§ **Activity**
Can you return the records below exactly as they stand, but only from the first line through the one with "Table 2. Gas"?

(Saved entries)
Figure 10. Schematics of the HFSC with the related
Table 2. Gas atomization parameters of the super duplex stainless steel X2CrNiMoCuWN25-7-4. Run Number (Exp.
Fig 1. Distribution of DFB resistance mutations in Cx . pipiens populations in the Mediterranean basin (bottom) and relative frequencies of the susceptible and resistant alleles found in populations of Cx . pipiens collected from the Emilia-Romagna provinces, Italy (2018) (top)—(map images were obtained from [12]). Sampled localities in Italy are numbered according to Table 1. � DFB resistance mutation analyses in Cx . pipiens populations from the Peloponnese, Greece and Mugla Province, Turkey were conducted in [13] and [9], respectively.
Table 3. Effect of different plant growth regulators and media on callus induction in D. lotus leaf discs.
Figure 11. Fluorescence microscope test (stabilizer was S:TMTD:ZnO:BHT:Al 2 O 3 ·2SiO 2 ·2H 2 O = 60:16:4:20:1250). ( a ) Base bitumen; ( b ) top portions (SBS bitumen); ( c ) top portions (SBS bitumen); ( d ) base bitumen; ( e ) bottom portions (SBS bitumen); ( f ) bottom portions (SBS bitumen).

§ **Response to the task**
Figure 10. Schematics of the HFSC with the related
Table 2. Gas atomization parameters of the super duplex stainless steel X2CrNiMoCuWN25-7-4. Run Number (Exp.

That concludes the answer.